Kutipan Dokumen
Investasi Ilegal Berkedok Robot Trading Menurut Hukum Pidana di Indonesia

oleh : Dr. Rangga Gautama, S.H., M.H

posmetrobatam.co.id | Pada zaman modern ini ,banyak terjadi perkembangan dalam kehidupan manusia baik di bidang ekonomi dan teknologi. Dalam bidang ekonomi yang dapat dilihat perkembangannya salah satunya ialah bentuk investasi.

Investasi pada masa kini bisa dilakukan dengan menggunakan teknologi .Adapun berupa saham, forex dan kripto dimana dapat dijalankan dengan praktis.

Masyarakat banyak tertarik berinvestasi karena dimudahkannya dengan penggunaan perangkat lunak. Minat masyarakat yang besar akan investasi maka dijadikan ladang oleh para pelaku kejahatan. Modus operandi yang
digunakan dengan cara mengemas investasi modern dengan penggunaan robot trading.

Perihal peraturan mengenai investasi sebenarnya terdapat dalam UU No.25 Tahun 2007 tentang Penanaman
Modal. Namun dalam UU tersebut tidak terdapat pemidanaan serta peraturan mengenai penipuan dengan penggunaan teknologi dalam berinevstasi. Unsur penipuan sejatinya terdapat dalam Pasal 378 KUHP yang jika dikaitkan dengan kasus investasi ilegal berkedok robot trading akan ditemui salah satu unsur yang belum terpenuhi. Sehingga dapat disimpulkan bahwa peraturan mengenai kegaitan
investasi menggunakan robot trading di Indonesia belum diatur secara eksplisit.

Sedangkan peraturan penggunaan teknologi diatur dalam Undang-Undang Nomor.19 Tahun 2016 Perubahan Atas UndangUndang Nomor 11 Tahun 2008 tentang Informasi dan Elektronik.

Latihan A
Kembalikan tanpa perubahan baris-baris dalam daftar, mulai dari baris yang memuat "Q: Are there any tables in this photo?" hingga baris yang memuat "A: Yes, there are both a table and a lamp.", dengan kedua baris itu ikut disertakan.
Kutipan dokumen ini tidak berhubungan dengan daftar yang menyusul.

Data Tersimpan:

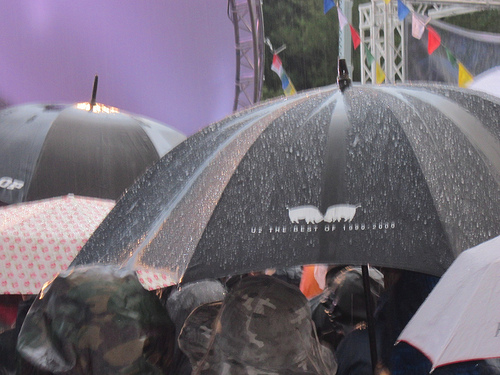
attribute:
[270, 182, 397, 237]
image — black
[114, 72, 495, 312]
umbrella — pink and white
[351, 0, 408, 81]
steel — large, white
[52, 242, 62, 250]
pattern — white, pink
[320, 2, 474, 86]
flags — colorful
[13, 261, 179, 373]
material — decorative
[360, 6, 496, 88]
structure — metal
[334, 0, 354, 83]
structure — metal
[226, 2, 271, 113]
structure — metal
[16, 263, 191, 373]
cap — green and brown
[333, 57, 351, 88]
point — tall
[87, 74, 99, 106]
point — tall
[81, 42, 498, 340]
material — decorative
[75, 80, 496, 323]
umbrella — white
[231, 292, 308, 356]
cup — brown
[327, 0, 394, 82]
string — colored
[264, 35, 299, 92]
string — colored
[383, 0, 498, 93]
string — colored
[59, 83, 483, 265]
umbrella — large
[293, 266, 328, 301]
clothing — orange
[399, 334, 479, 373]
trim — red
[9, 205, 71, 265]
pattern — red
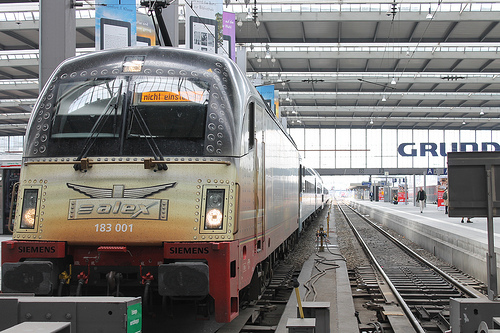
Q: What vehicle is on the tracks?
A: TRain.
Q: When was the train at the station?
A: During daylight hours.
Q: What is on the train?
A: Front headlight.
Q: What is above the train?
A: A roof.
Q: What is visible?
A: A roof.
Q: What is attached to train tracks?
A: A metal plate.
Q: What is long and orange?
A: A train.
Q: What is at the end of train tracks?
A: Metal structure.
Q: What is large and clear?
A: Windows.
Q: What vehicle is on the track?
A: Train.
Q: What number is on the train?
A: 183 001.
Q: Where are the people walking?
A: On the platform.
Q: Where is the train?
A: On the tracks.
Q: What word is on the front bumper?
A: Siemens.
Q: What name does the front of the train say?
A: Alex.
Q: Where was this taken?
A: A train station.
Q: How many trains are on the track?
A: One.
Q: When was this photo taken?
A: During the day.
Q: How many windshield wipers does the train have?
A: Two.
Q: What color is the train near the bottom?
A: Red.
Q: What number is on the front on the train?
A: 183001.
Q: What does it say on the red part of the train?
A: Siemens.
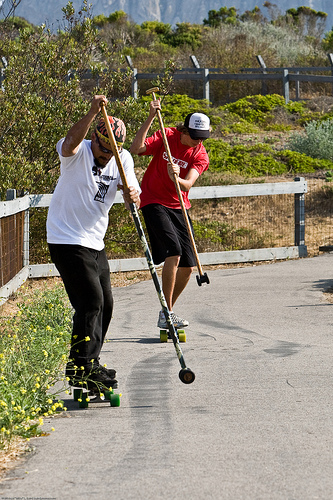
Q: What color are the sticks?
A: Brown.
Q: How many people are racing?
A: Two.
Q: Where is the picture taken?
A: On a roadway.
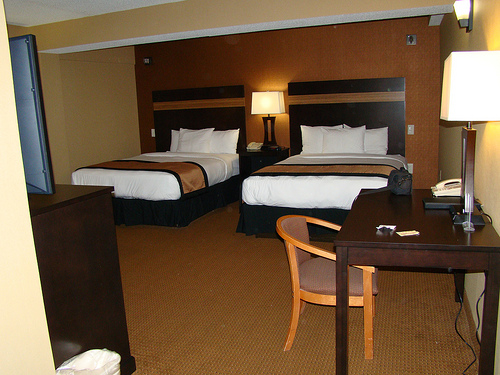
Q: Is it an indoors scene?
A: Yes, it is indoors.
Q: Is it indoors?
A: Yes, it is indoors.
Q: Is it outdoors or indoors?
A: It is indoors.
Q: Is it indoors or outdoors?
A: It is indoors.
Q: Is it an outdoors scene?
A: No, it is indoors.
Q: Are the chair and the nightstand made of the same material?
A: Yes, both the chair and the nightstand are made of wood.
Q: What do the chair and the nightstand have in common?
A: The material, both the chair and the nightstand are wooden.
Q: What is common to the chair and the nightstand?
A: The material, both the chair and the nightstand are wooden.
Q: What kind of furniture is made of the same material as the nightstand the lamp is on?
A: The chair is made of the same material as the nightstand.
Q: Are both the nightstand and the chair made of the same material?
A: Yes, both the nightstand and the chair are made of wood.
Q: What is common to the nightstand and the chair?
A: The material, both the nightstand and the chair are wooden.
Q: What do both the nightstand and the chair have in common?
A: The material, both the nightstand and the chair are wooden.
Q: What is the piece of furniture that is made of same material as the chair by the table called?
A: The piece of furniture is a nightstand.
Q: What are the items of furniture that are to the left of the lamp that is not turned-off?
A: The pieces of furniture are beds.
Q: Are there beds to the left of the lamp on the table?
A: Yes, there are beds to the left of the lamp.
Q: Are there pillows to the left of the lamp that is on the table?
A: No, there are beds to the left of the lamp.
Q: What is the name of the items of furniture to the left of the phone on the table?
A: The pieces of furniture are beds.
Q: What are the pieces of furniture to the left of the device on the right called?
A: The pieces of furniture are beds.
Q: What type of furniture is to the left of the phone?
A: The pieces of furniture are beds.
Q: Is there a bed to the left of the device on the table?
A: Yes, there are beds to the left of the telephone.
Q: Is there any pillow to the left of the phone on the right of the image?
A: No, there are beds to the left of the phone.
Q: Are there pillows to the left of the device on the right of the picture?
A: No, there are beds to the left of the phone.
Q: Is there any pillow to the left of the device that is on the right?
A: No, there are beds to the left of the phone.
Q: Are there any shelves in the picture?
A: No, there are no shelves.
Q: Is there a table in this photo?
A: Yes, there is a table.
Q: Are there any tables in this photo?
A: Yes, there is a table.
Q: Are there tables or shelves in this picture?
A: Yes, there is a table.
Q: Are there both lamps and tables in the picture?
A: Yes, there are both a table and a lamp.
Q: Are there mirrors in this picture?
A: No, there are no mirrors.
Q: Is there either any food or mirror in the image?
A: No, there are no mirrors or food.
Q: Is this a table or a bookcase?
A: This is a table.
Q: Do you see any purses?
A: Yes, there is a purse.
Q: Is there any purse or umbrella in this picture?
A: Yes, there is a purse.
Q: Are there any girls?
A: No, there are no girls.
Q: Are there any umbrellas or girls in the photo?
A: No, there are no girls or umbrellas.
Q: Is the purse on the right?
A: Yes, the purse is on the right of the image.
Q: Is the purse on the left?
A: No, the purse is on the right of the image.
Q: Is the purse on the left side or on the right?
A: The purse is on the right of the image.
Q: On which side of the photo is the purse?
A: The purse is on the right of the image.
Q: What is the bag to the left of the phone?
A: The bag is a purse.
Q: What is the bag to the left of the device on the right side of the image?
A: The bag is a purse.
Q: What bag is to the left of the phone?
A: The bag is a purse.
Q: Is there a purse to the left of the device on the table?
A: Yes, there is a purse to the left of the phone.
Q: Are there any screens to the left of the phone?
A: No, there is a purse to the left of the phone.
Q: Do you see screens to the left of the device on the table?
A: No, there is a purse to the left of the phone.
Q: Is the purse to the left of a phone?
A: Yes, the purse is to the left of a phone.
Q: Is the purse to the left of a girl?
A: No, the purse is to the left of a phone.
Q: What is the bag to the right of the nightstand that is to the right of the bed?
A: The bag is a purse.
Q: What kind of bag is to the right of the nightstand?
A: The bag is a purse.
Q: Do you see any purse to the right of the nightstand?
A: Yes, there is a purse to the right of the nightstand.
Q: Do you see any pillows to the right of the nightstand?
A: No, there is a purse to the right of the nightstand.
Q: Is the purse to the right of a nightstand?
A: Yes, the purse is to the right of a nightstand.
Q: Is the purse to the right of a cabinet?
A: No, the purse is to the right of a nightstand.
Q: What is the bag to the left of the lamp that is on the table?
A: The bag is a purse.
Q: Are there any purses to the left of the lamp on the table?
A: Yes, there is a purse to the left of the lamp.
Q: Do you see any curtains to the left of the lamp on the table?
A: No, there is a purse to the left of the lamp.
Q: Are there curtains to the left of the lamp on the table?
A: No, there is a purse to the left of the lamp.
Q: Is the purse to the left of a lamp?
A: Yes, the purse is to the left of a lamp.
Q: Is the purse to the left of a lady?
A: No, the purse is to the left of a lamp.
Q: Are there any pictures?
A: No, there are no pictures.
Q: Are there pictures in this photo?
A: No, there are no pictures.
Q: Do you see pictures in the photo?
A: No, there are no pictures.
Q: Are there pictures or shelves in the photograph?
A: No, there are no pictures or shelves.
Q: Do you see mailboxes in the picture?
A: No, there are no mailboxes.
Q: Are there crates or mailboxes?
A: No, there are no mailboxes or crates.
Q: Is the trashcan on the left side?
A: Yes, the trashcan is on the left of the image.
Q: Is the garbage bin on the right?
A: No, the garbage bin is on the left of the image.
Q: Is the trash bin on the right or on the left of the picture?
A: The trash bin is on the left of the image.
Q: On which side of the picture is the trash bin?
A: The trash bin is on the left of the image.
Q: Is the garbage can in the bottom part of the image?
A: Yes, the garbage can is in the bottom of the image.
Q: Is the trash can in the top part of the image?
A: No, the trash can is in the bottom of the image.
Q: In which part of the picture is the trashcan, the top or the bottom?
A: The trashcan is in the bottom of the image.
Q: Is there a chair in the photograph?
A: Yes, there is a chair.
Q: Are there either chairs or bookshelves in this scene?
A: Yes, there is a chair.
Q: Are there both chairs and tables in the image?
A: Yes, there are both a chair and a table.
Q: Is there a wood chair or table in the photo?
A: Yes, there is a wood chair.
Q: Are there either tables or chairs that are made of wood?
A: Yes, the chair is made of wood.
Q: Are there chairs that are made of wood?
A: Yes, there is a chair that is made of wood.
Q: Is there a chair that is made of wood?
A: Yes, there is a chair that is made of wood.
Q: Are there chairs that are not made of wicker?
A: Yes, there is a chair that is made of wood.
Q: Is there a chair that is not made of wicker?
A: Yes, there is a chair that is made of wood.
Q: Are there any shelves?
A: No, there are no shelves.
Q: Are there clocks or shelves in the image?
A: No, there are no shelves or clocks.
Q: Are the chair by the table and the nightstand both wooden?
A: Yes, both the chair and the nightstand are wooden.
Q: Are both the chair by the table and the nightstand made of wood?
A: Yes, both the chair and the nightstand are made of wood.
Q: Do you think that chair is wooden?
A: Yes, the chair is wooden.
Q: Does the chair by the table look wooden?
A: Yes, the chair is wooden.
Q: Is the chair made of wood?
A: Yes, the chair is made of wood.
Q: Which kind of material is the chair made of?
A: The chair is made of wood.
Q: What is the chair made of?
A: The chair is made of wood.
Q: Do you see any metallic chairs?
A: No, there is a chair but it is wooden.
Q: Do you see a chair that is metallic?
A: No, there is a chair but it is wooden.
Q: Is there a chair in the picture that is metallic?
A: No, there is a chair but it is wooden.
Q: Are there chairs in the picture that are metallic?
A: No, there is a chair but it is wooden.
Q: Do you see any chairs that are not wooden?
A: No, there is a chair but it is wooden.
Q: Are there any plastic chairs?
A: No, there is a chair but it is made of wood.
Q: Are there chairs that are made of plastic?
A: No, there is a chair but it is made of wood.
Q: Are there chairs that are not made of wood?
A: No, there is a chair but it is made of wood.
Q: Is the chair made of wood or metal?
A: The chair is made of wood.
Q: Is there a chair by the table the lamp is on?
A: Yes, there is a chair by the table.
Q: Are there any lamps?
A: Yes, there is a lamp.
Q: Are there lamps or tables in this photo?
A: Yes, there is a lamp.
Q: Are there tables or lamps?
A: Yes, there is a lamp.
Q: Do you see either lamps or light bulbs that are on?
A: Yes, the lamp is on.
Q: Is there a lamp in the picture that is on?
A: Yes, there is a lamp that is on.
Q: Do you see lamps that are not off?
A: Yes, there is a lamp that is on .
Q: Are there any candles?
A: No, there are no candles.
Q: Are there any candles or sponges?
A: No, there are no candles or sponges.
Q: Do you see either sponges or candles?
A: No, there are no candles or sponges.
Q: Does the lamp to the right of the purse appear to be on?
A: Yes, the lamp is on.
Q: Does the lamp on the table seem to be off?
A: No, the lamp is on.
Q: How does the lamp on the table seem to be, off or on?
A: The lamp is on.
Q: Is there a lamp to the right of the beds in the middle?
A: Yes, there is a lamp to the right of the beds.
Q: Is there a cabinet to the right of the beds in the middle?
A: No, there is a lamp to the right of the beds.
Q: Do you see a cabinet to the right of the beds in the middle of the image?
A: No, there is a lamp to the right of the beds.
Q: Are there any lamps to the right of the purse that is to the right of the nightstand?
A: Yes, there is a lamp to the right of the purse.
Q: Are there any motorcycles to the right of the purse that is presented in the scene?
A: No, there is a lamp to the right of the purse.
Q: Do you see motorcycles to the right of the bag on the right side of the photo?
A: No, there is a lamp to the right of the purse.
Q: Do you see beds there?
A: Yes, there is a bed.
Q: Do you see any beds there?
A: Yes, there is a bed.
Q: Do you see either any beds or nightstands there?
A: Yes, there is a bed.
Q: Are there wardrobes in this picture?
A: No, there are no wardrobes.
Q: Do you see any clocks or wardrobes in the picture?
A: No, there are no wardrobes or clocks.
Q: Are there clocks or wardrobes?
A: No, there are no wardrobes or clocks.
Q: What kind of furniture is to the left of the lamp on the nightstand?
A: The piece of furniture is a bed.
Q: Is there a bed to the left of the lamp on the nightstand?
A: Yes, there is a bed to the left of the lamp.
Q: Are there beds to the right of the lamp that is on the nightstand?
A: No, the bed is to the left of the lamp.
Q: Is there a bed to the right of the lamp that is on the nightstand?
A: No, the bed is to the left of the lamp.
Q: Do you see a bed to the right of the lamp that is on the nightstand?
A: No, the bed is to the left of the lamp.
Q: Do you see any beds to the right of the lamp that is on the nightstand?
A: No, the bed is to the left of the lamp.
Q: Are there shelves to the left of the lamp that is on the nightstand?
A: No, there is a bed to the left of the lamp.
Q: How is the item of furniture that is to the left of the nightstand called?
A: The piece of furniture is a bed.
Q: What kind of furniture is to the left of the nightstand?
A: The piece of furniture is a bed.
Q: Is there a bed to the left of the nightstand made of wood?
A: Yes, there is a bed to the left of the nightstand.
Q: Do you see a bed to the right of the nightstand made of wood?
A: No, the bed is to the left of the nightstand.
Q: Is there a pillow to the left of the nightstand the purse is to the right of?
A: No, there is a bed to the left of the nightstand.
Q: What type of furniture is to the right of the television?
A: The piece of furniture is a bed.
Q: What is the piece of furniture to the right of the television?
A: The piece of furniture is a bed.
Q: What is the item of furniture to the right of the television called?
A: The piece of furniture is a bed.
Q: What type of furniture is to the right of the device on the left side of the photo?
A: The piece of furniture is a bed.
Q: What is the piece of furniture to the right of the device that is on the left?
A: The piece of furniture is a bed.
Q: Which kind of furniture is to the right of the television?
A: The piece of furniture is a bed.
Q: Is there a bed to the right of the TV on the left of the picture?
A: Yes, there is a bed to the right of the television.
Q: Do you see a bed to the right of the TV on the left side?
A: Yes, there is a bed to the right of the television.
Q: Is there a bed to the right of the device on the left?
A: Yes, there is a bed to the right of the television.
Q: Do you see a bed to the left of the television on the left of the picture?
A: No, the bed is to the right of the TV.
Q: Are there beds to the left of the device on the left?
A: No, the bed is to the right of the TV.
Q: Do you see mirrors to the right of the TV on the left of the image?
A: No, there is a bed to the right of the television.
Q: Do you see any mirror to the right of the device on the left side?
A: No, there is a bed to the right of the television.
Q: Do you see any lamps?
A: Yes, there is a lamp.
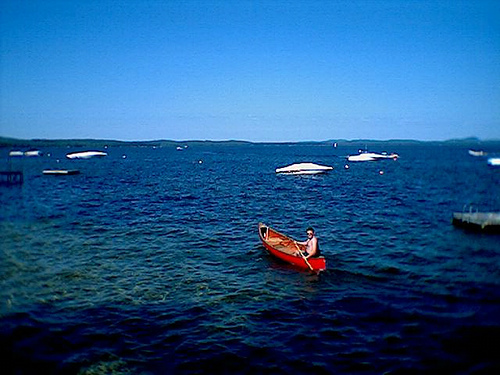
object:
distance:
[0, 0, 499, 154]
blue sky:
[0, 0, 499, 146]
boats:
[8, 148, 45, 160]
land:
[0, 133, 499, 147]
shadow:
[2, 272, 499, 375]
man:
[292, 226, 319, 259]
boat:
[65, 149, 111, 161]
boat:
[9, 150, 43, 158]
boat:
[275, 162, 335, 176]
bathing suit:
[298, 251, 309, 257]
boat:
[346, 151, 399, 163]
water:
[0, 136, 500, 374]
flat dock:
[42, 167, 79, 176]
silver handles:
[462, 202, 484, 213]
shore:
[1, 134, 499, 146]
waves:
[302, 181, 420, 223]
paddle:
[293, 240, 314, 271]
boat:
[254, 221, 327, 274]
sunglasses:
[306, 232, 315, 235]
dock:
[450, 206, 500, 231]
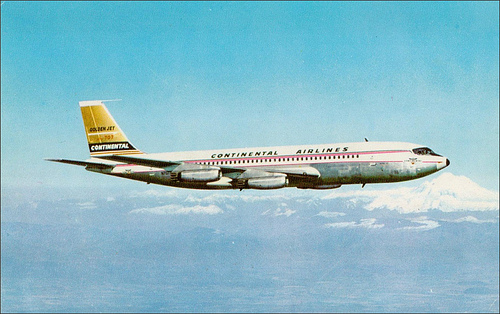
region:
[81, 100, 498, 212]
Boeing 707 in mid air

Latihan B
Berdasarkan kutipan dokumen tentang investasi ilegal berkedok robot trading, jelaskan dalam satu sampai tiga kalimat mengapa peraturan mengenai kegiatan investasi menggunakan robot trading di Indonesia disimpulkan belum diatur secara eksplisit.

Kolom Jawaban A
Q: Are there any tables in this photo?
A: Yes, there is a table.
Q: Are there tables or shelves in this picture?
A: Yes, there is a table.
Q: Are there both lamps and tables in the picture?
A: Yes, there are both a table and a lamp.

Kolom Jawaban B
UU No. 25 Tahun 2007 tentang Penanaman Modal tidak memuat pemidanaan maupun peraturan mengenai penipuan dengan penggunaan teknologi dalam berinvestasi. Selain itu, jika Pasal 378 KUHP tentang penipuan dikaitkan dengan kasus investasi ilegal berkedok robot trading, ada salah satu unsurnya yang belum terpenuhi.